Monday, January 23, 2006

One Deep Breath

From the NYTs
Published: January 22, 2006

The Bright Clear Skies of Glorious Spring
Only the politicians
Can doze off.
[signed] The common people

…This short comic poem called a senryou, parallel to a haiku, appeared at the bottom of a page in a Japanese newspaper in 2001. Television cameras had captured lawmakers asleep on their Parliament benches at the height of an economic crisis. The Lenos and Lettermans of another culture might have "built it up into a massive comedy routine," said Jessica Milner Davis, editor of "Understanding Humor in Japan," a book of essays to be published next month by Wayne State University Press. But the Japanese permitted themselves only this tiny sly comment in a clearly signaled form, lest they break the conventions of politeness…

From Wikipedia, the free encyclopedia.

Some senryu skirt the line between haiku and senryu. The following senryu by Shūji Terayama copies the haiku structure faithfully, down to a blatantly obvious kigo, but on closer inspection is absurd in its content:

Hide and seek
Count to three
Winter comes

Terayama, who wrote about playing hide-and-go-seek in the graveyard as a child, thought of himself as the odd-guy out, the one who was always "it" in hide-and-go-seek. Indeed, the original haiku included the theme "oni" (the "it" in Japanese is a demon, though in some parts a very young child forced to play "it" was called a "sea slug" (namako)). To him, seeing a game of hide-and-go seek, or recalling it as it grew cold would be a chilling experience. Terayama might also have recalled opening his eyes and finding himself all alone, feeling the cold more intensely than he did a minute before among other children. Either way, any genuinely personal experience would be haiku and not senryu in the classic sense. If you think Terayama's poem uses a child's game to express in hyperbolic metaphor how, in retrospect, life is short, and nothing more, then this would indeed work as a senryu. Otherwise, it is a bona fide haiku.
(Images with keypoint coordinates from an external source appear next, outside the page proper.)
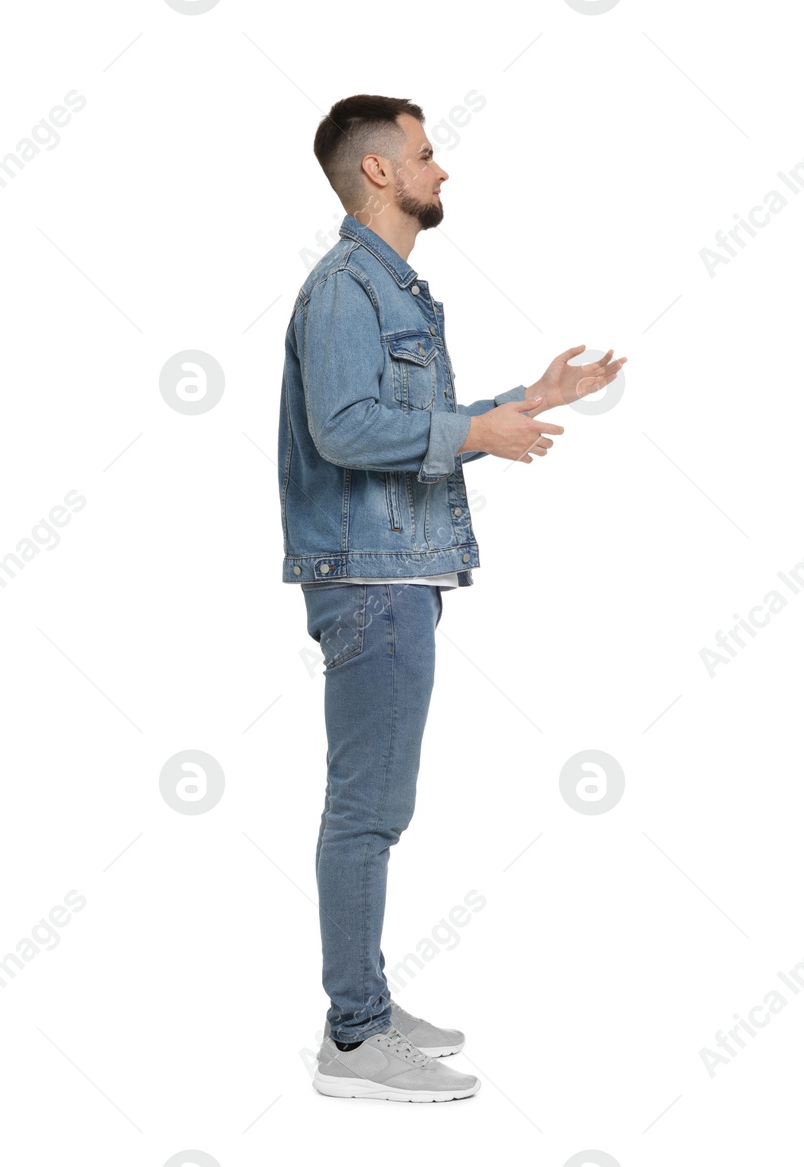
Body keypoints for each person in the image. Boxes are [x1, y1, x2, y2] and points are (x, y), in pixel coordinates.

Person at [277, 93, 626, 1102]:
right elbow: (343, 430)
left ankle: (369, 1008)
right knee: (368, 808)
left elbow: (402, 420)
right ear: (377, 172)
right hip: (371, 578)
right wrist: (475, 437)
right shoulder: (349, 287)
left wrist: (531, 403)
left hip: (399, 573)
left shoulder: (389, 288)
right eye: (427, 154)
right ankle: (354, 1038)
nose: (443, 170)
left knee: (378, 803)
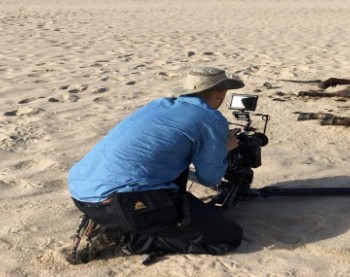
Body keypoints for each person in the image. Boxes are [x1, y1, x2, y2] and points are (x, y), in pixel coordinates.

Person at [67, 66, 245, 261]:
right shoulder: (210, 118)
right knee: (228, 237)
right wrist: (223, 147)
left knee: (171, 156)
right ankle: (124, 237)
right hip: (122, 205)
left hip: (82, 192)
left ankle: (108, 222)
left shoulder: (159, 104)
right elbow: (209, 177)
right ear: (221, 93)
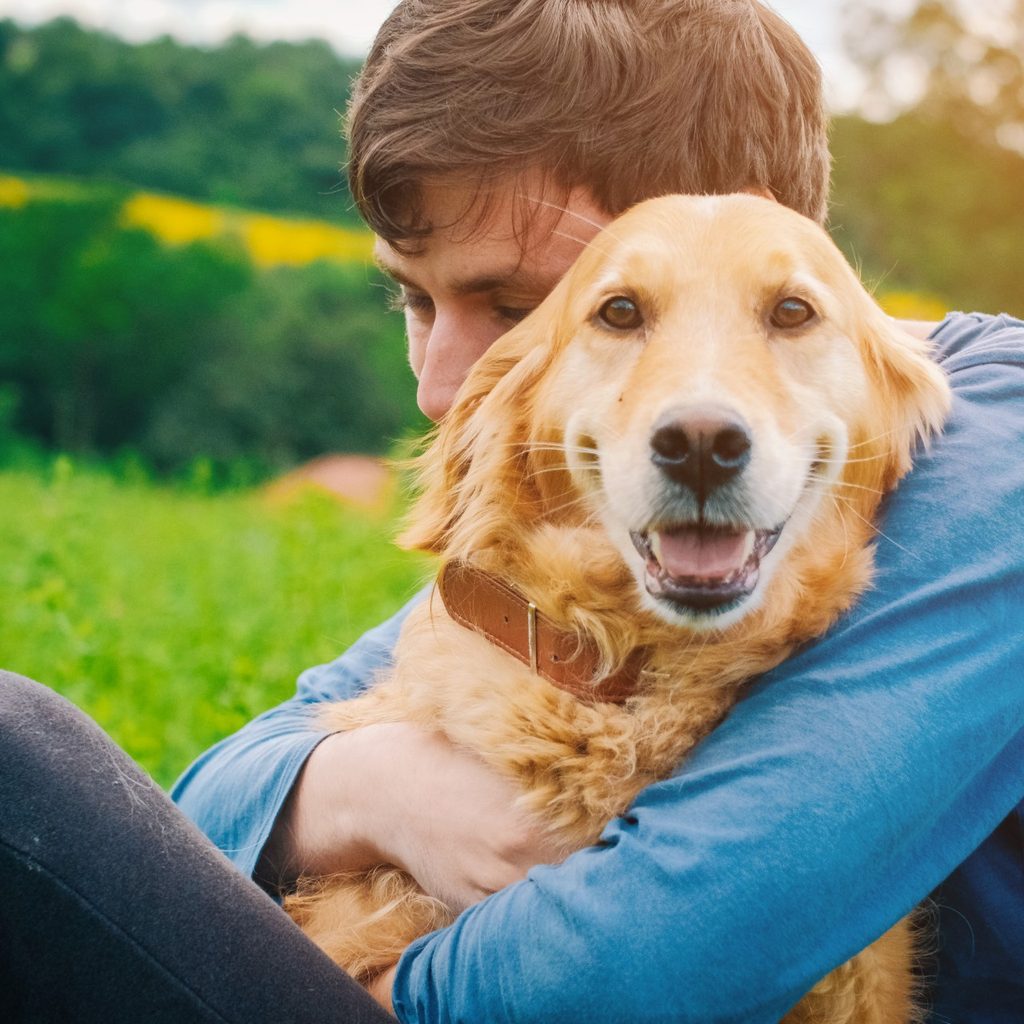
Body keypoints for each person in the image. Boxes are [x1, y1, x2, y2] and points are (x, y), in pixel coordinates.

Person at [1, 2, 1021, 1023]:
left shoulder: (987, 438)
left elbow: (654, 950)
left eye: (520, 308)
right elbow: (216, 795)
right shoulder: (601, 540)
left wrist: (376, 987)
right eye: (414, 302)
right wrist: (375, 786)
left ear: (723, 219)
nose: (442, 393)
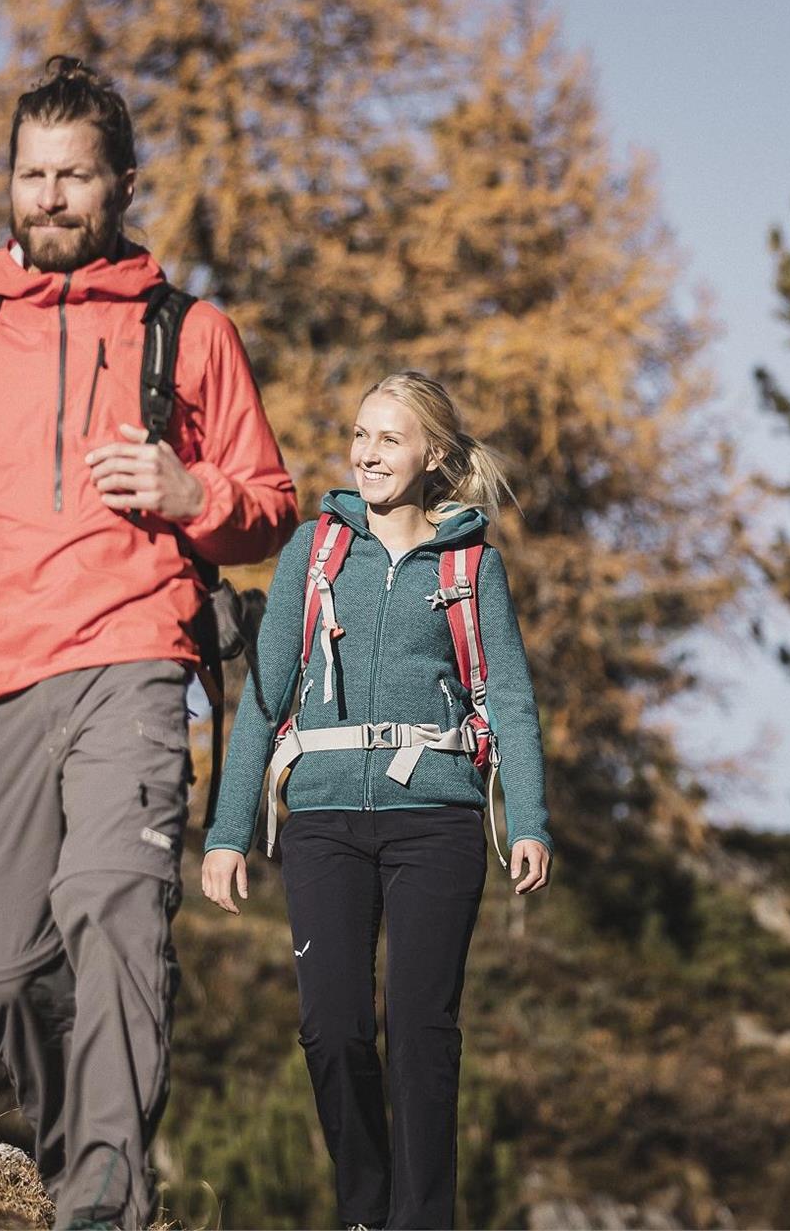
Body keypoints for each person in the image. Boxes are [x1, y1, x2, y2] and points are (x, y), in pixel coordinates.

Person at [0, 56, 297, 1230]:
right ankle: (70, 1158)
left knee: (112, 901)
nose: (48, 197)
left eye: (73, 176)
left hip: (135, 656)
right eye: (31, 175)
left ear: (121, 183)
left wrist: (194, 492)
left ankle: (103, 1198)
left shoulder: (188, 335)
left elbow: (271, 499)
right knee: (6, 967)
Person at [201, 370, 552, 1231]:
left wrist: (530, 821)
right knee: (332, 1029)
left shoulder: (472, 564)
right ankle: (365, 1209)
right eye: (361, 435)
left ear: (433, 454)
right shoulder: (313, 552)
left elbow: (508, 699)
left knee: (423, 1036)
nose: (367, 453)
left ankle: (421, 1221)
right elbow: (265, 694)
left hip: (438, 819)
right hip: (321, 819)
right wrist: (228, 829)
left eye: (389, 439)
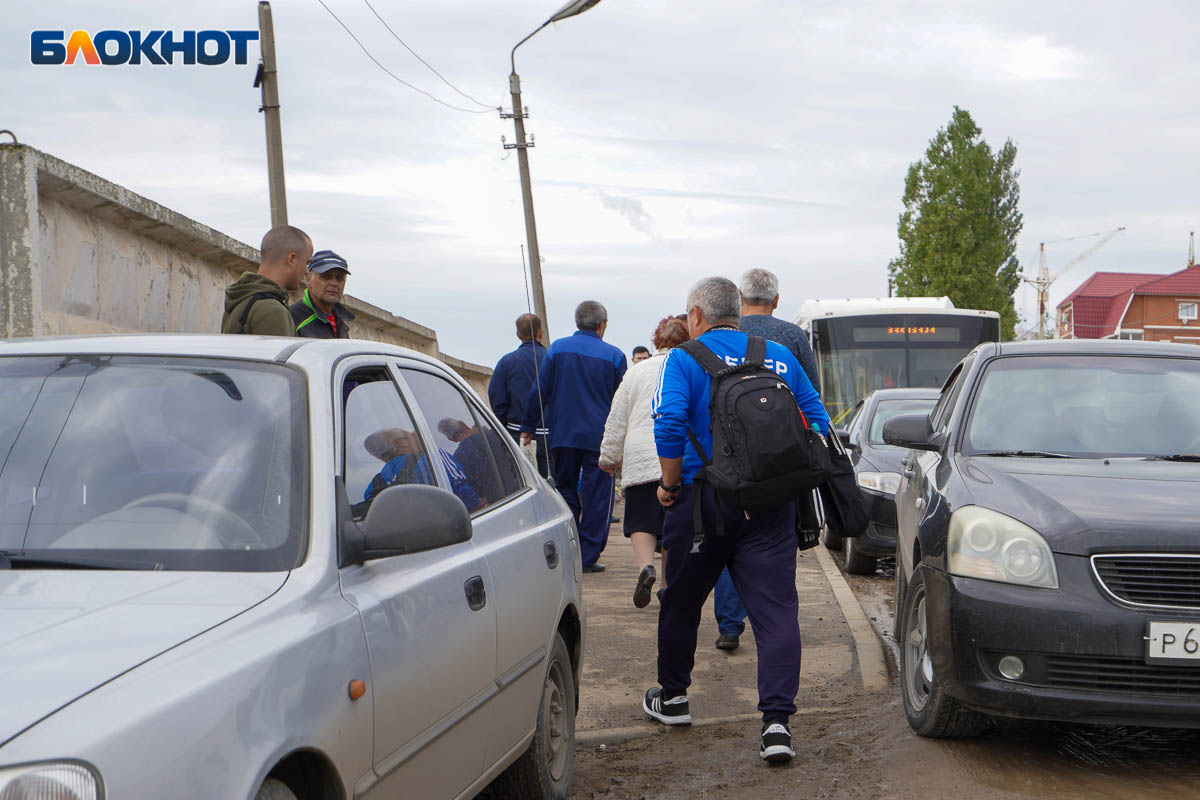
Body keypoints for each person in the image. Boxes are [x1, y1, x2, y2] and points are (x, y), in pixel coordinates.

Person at [643, 276, 829, 764]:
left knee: (681, 600)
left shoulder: (683, 360)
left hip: (700, 502)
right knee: (775, 613)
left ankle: (674, 698)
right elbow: (818, 420)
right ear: (739, 314)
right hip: (770, 504)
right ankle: (776, 726)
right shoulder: (779, 356)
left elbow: (668, 420)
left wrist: (667, 485)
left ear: (697, 317)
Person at [710, 267, 824, 650]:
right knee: (776, 548)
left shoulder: (727, 339)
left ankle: (729, 625)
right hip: (782, 463)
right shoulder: (791, 337)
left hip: (729, 462)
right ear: (776, 301)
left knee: (730, 545)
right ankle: (774, 625)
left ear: (740, 300)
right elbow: (812, 397)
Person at [521, 301, 627, 573]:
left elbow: (539, 390)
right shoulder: (614, 356)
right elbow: (621, 401)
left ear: (578, 322)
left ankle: (568, 548)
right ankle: (587, 555)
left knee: (565, 489)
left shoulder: (557, 348)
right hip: (599, 439)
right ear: (602, 325)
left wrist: (528, 426)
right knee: (597, 496)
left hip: (563, 435)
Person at [600, 316, 690, 607]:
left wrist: (609, 456)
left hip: (639, 455)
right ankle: (666, 584)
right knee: (671, 527)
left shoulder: (637, 371)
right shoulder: (690, 367)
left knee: (640, 519)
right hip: (674, 456)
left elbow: (617, 417)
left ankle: (644, 568)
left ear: (656, 340)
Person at [360, 428, 482, 513]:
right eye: (411, 435)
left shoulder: (375, 483)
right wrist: (479, 508)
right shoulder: (432, 457)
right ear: (402, 443)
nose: (420, 438)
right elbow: (460, 489)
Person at [488, 313, 551, 479]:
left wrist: (504, 430)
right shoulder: (552, 360)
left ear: (518, 335)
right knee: (552, 487)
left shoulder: (506, 362)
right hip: (550, 435)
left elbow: (497, 401)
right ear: (540, 333)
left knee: (523, 484)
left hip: (517, 436)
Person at [223, 225, 313, 336]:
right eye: (307, 263)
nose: (306, 271)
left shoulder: (240, 298)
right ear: (292, 259)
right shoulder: (272, 310)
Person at [437, 417, 509, 505]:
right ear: (464, 424)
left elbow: (474, 492)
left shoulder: (457, 459)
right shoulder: (495, 435)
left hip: (497, 503)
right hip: (520, 489)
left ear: (451, 439)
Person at [290, 250, 355, 338]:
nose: (334, 283)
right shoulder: (291, 318)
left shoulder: (341, 322)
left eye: (339, 278)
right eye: (326, 277)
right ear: (308, 278)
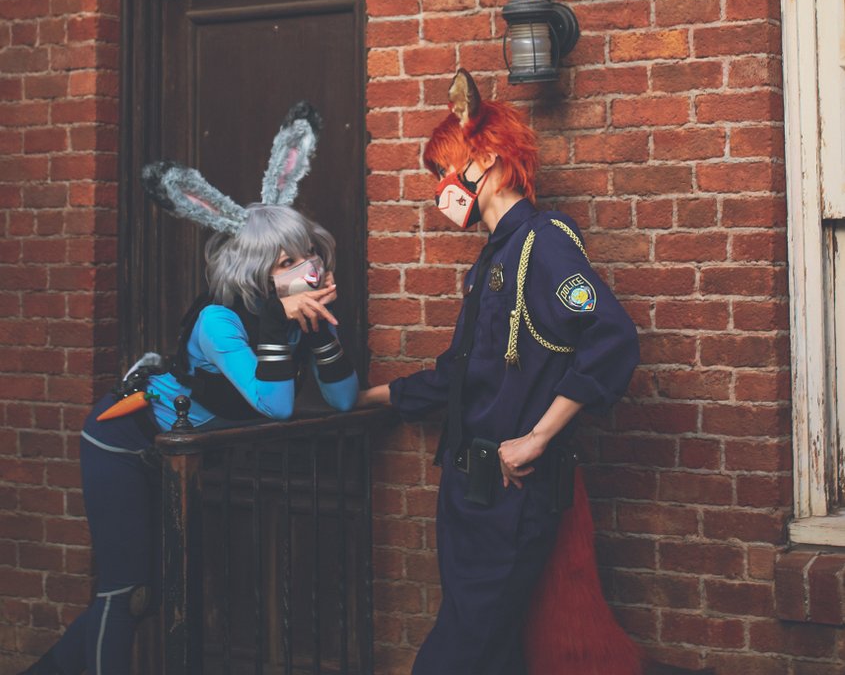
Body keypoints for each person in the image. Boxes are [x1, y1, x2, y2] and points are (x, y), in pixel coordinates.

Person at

Much modern haiku is more similar to senryu than to traditional Japanese haiku. Most English haiku and senryū poets no longer adhere to the 5-7-5 syllable form, which is suitable for the Japanese language, but which may lead English poets to produce over-long and sometimes stilted poems. Many modern haijin (haiku/senryu poets) use the "one deep breath" rule: take a deep breath and you should be able to read the poem aloud.